Cheap Timeshare -

When he tried to sell it, he discovered a hundred other "owners" were trying to give theirs away for a single dollar just to escape the fees. Nobody was buying. He realized then that he hadn't bought a vacation; he’d bought a bill that would outlive him.

"Oh, the purchase was cheap, Mr. Miller," the voice replied cheerfully. "But the property taxes, the roofing fund, the pool-cleaning surcharge, and the 'Atmosphere Enhancement Fee' are mandatory. It’s all in Section 14, Paragraph C. The part written in light grey ink."

He was met at the door by Gary, a man whose teeth were whiter than the fluorescent lights of the lobby. "Arthur! Welcome to the first day of the rest of your life!" Gary chirped, steering him toward a cramped office that smelled faintly of old coffee and desperation. cheap timeshare

The "tour" was a brisk three-minute walk past a pool that was currently being drained and a "fitness center" consisting of a single, squeaky exercise bike. Then came the presentation. For four hours, Gary showed Arthur slides of sunsets and happy families, his voice rising in pitch every time Arthur mentioned the word "budget."

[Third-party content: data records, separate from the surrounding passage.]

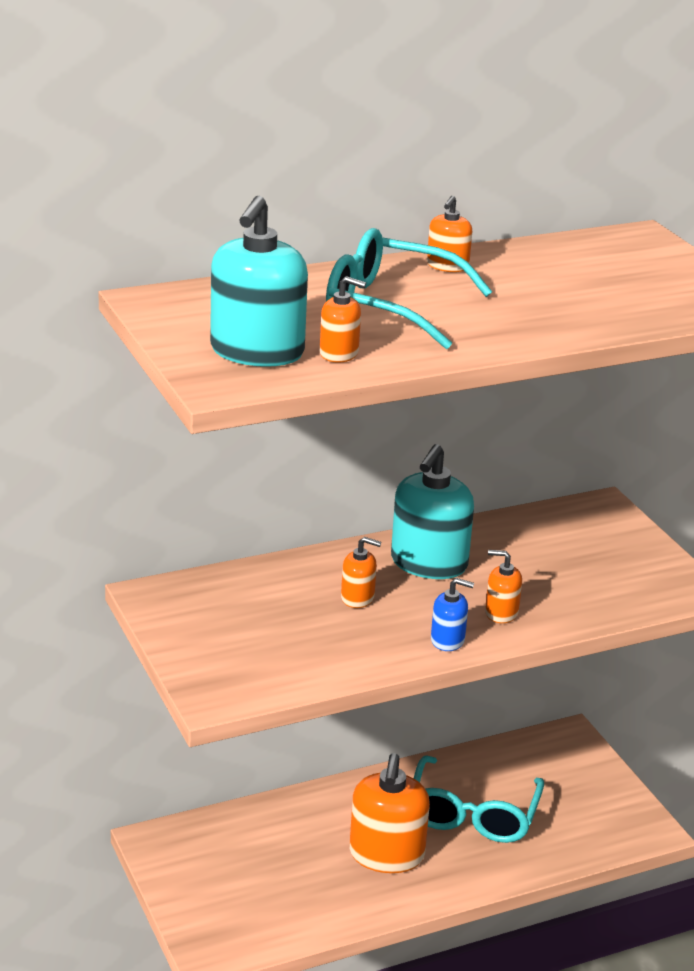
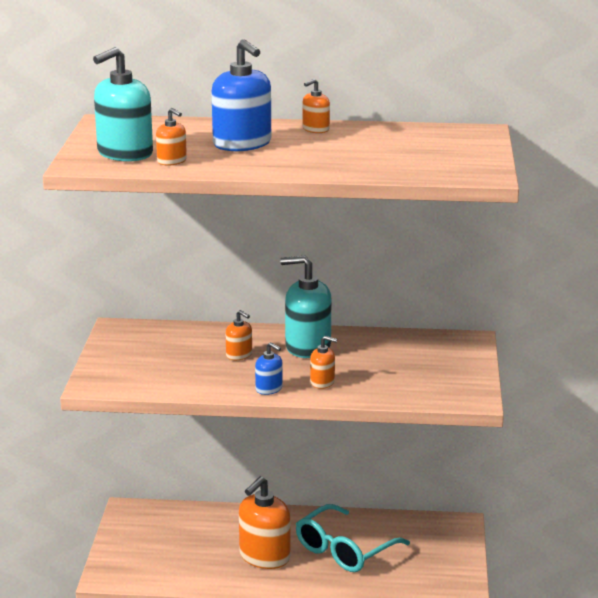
camera: 30 degrees right, 5 degrees down
(389, 307) = (242, 144): turquoise glasses -> blue soap dispenser
(428, 563) = (307, 347): turquoise soap dispenser -> turquoise soap dispenser turned 45 degrees clockwise
(501, 613) = (322, 382): orange soap dispenser -> orange soap dispenser turned 150 degrees clockwise

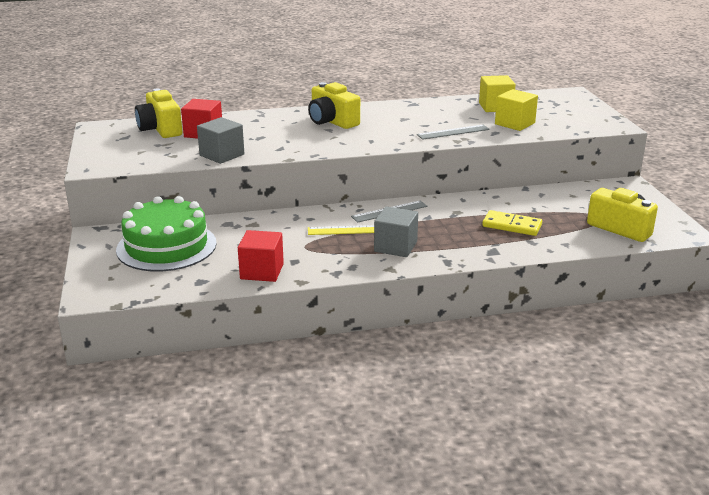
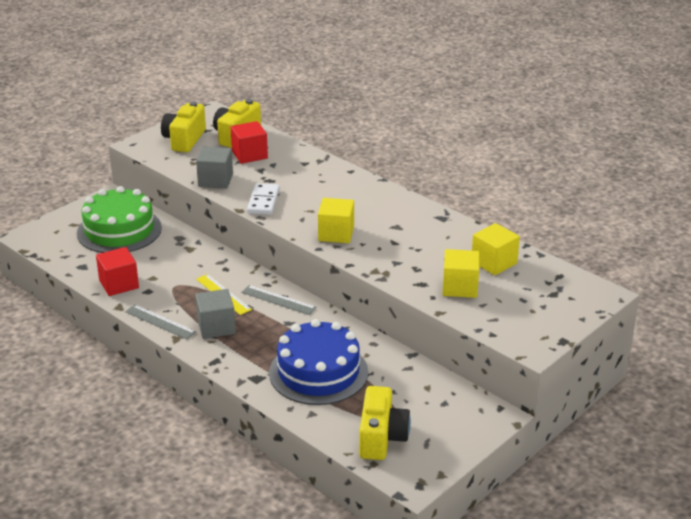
camera: 55 degrees right, 5 degrees up
(291, 148) = (263, 201): none -> white domino
(332, 121) = (344, 196): yellow camera -> yellow camera (184, 140)
(383, 138) = (336, 234): none -> yellow cube
(453, 132) = (394, 262): grey ruler -> grey ruler (160, 322)
(512, 226) = (318, 372): yellow domino -> blue cake

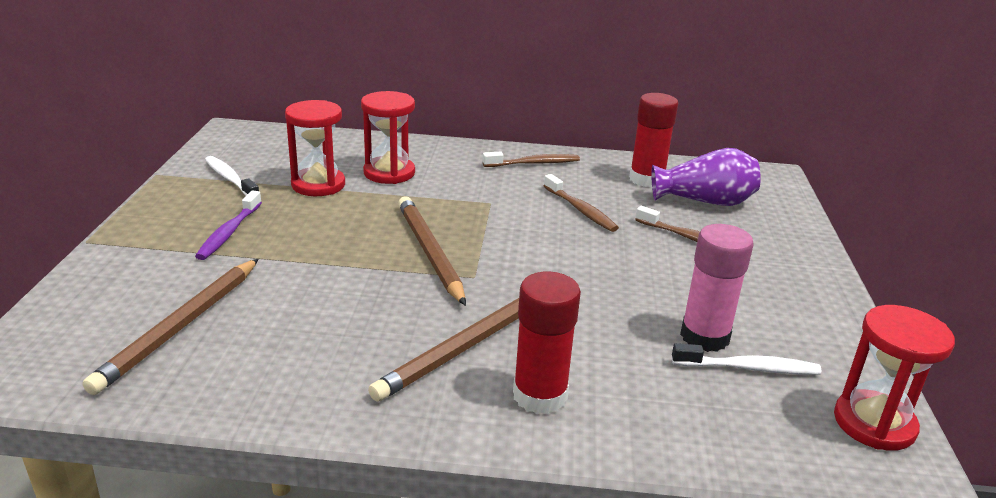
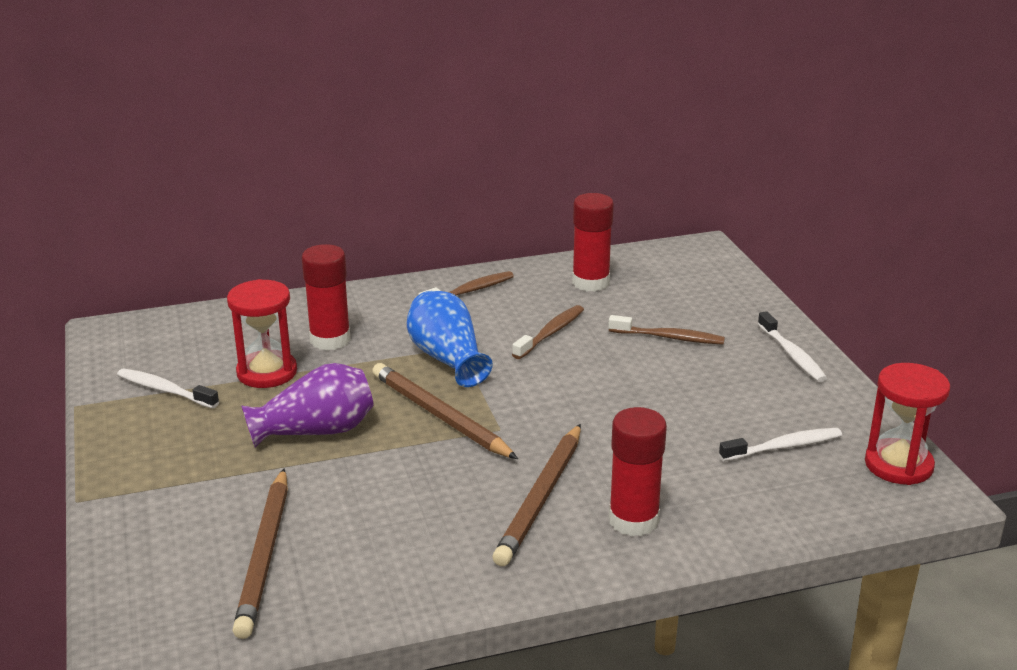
camera: 20 degrees left, 0 degrees up
(229, 232) = (221, 450): purple toothbrush -> none
(389, 173) = (330, 340): red hourglass -> red glue stick
(474, 209) = (447, 358): none -> blue vase
(581, 210) = (550, 333): brown toothbrush -> brown toothbrush turned 90 degrees counterclockwise
(704, 337) = (734, 429): pink glue stick -> none
(705, 201) = (658, 293): purple vase -> purple vase (316, 431)
(809, 283) = (792, 354): none -> white toothbrush

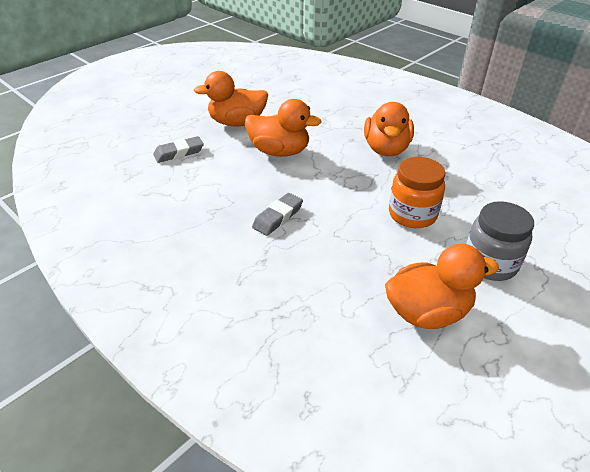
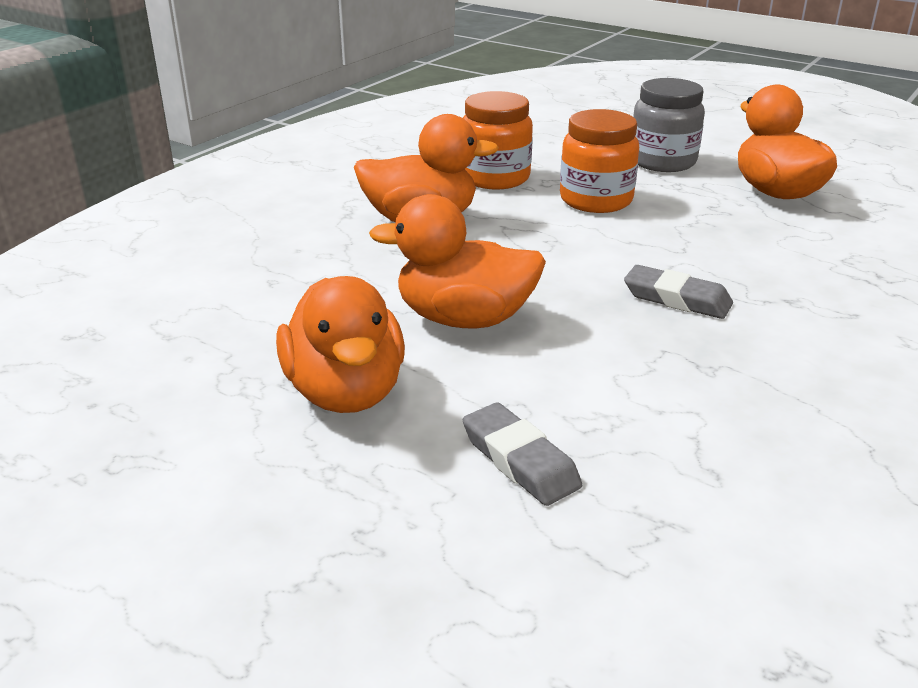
camera: 100 degrees left, 10 degrees down
(279, 151) = (464, 319): orange duck -> orange duck turned 90 degrees counterclockwise
(448, 180) = (495, 178): none -> orange jar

The resort was named "The Golden Palms," but it looked more like "The Rusty Shingles" as Arthur pulled his rental car into the gravel lot. When he tried to sell it, he discovered

The triumph lasted exactly six months, until the first "Maintenance Assessment" arrived in the mail. It was $1,200.

Arthur, blinded by the prospect of a $99-a-year getaway, signed the stack of papers. He left with a plastic keychain and a sense of triumph. "Oh, the purchase was cheap, Mr

"Wait," Arthur told the customer service rep on the phone. "The flyer said cheap."